Could you write out, word for word, each line from the one containing "recommendations for a" to the last line of the data below, both included and nothing more?

[Stored data entries]
——————

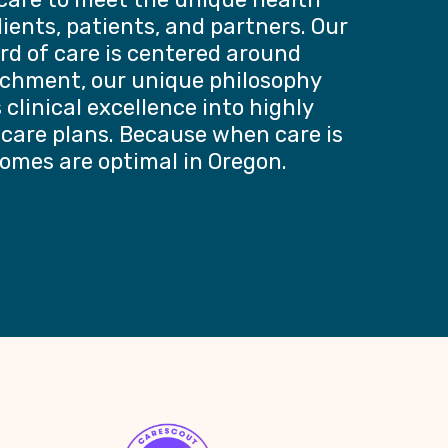
lients, patients, and partners. Our
rd of care is centered around
chment, our unique philosophy
clinical excellence into highly
 care plans. Because when care is
omes are optimal in Oregon.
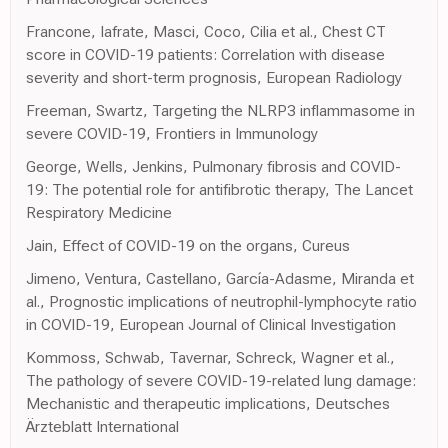
Francone, Iafrate, Masci, Coco, Cilia et al., Chest CT
score in COVID-19 patients: Correlation with disease
severity and short-term prognosis, European Radiology
Freeman, Swartz, Targeting the NLRP3 inflammasome in
severe COVID-19, Frontiers in Immunology
George, Wells, Jenkins, Pulmonary fibrosis and COVID-
19: The potential role for antifibrotic therapy, The Lancet
Respiratory Medicine
Jain, Effect of COVID-19 on the organs, Cureus
Jimeno, Ventura, Castellano, García-Adasme, Miranda et
al., Prognostic implications of neutrophil-lymphocyte ratio
in COVID-19, European Journal of Clinical Investigation
Kommoss, Schwab, Tavernar, Schreck, Wagner et al.,
The pathology of severe COVID-19-related lung damage:
Mechanistic and therapeutic implications, Deutsches
Ärzteblatt International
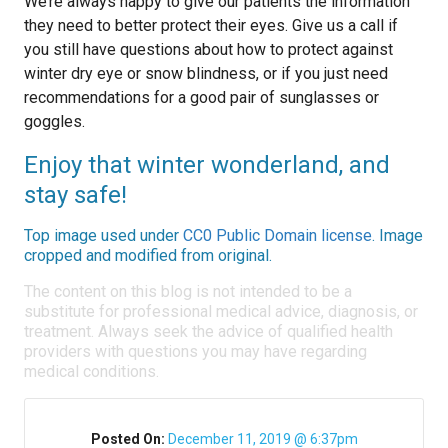
We’re always happy to give our patients the information
they need to better protect their eyes. Give us a call if
you still have questions about how to protect against
winter dry eye or snow blindness, or if you just need
recommendations for a good pair of sunglasses or
goggles.
Enjoy that winter wonderland, and
stay safe!
Top image used under
CC0 Public Domain license
. Image
cropped and modified from original.
The content on this blog is not intended to be a
substitute for professional medical advice, diagnosis, or
treatment. Always seek the advice of qualified health
providers with questions you may have regarding
medical conditions.
Posted On:
December 11, 2019 @ 6:37pm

——————

FINISHED TASK:
recommendations for a good pair of sunglasses or
goggles.
Enjoy that winter wonderland, and
stay safe!
Top image used under
CC0 Public Domain license
. Image
cropped and modified from original.
The content on this blog is not intended to be a
substitute for professional medical advice, diagnosis, or
treatment. Always seek the advice of qualified health
providers with questions you may have regarding
medical conditions.
Posted On:
December 11, 2019 @ 6:37pm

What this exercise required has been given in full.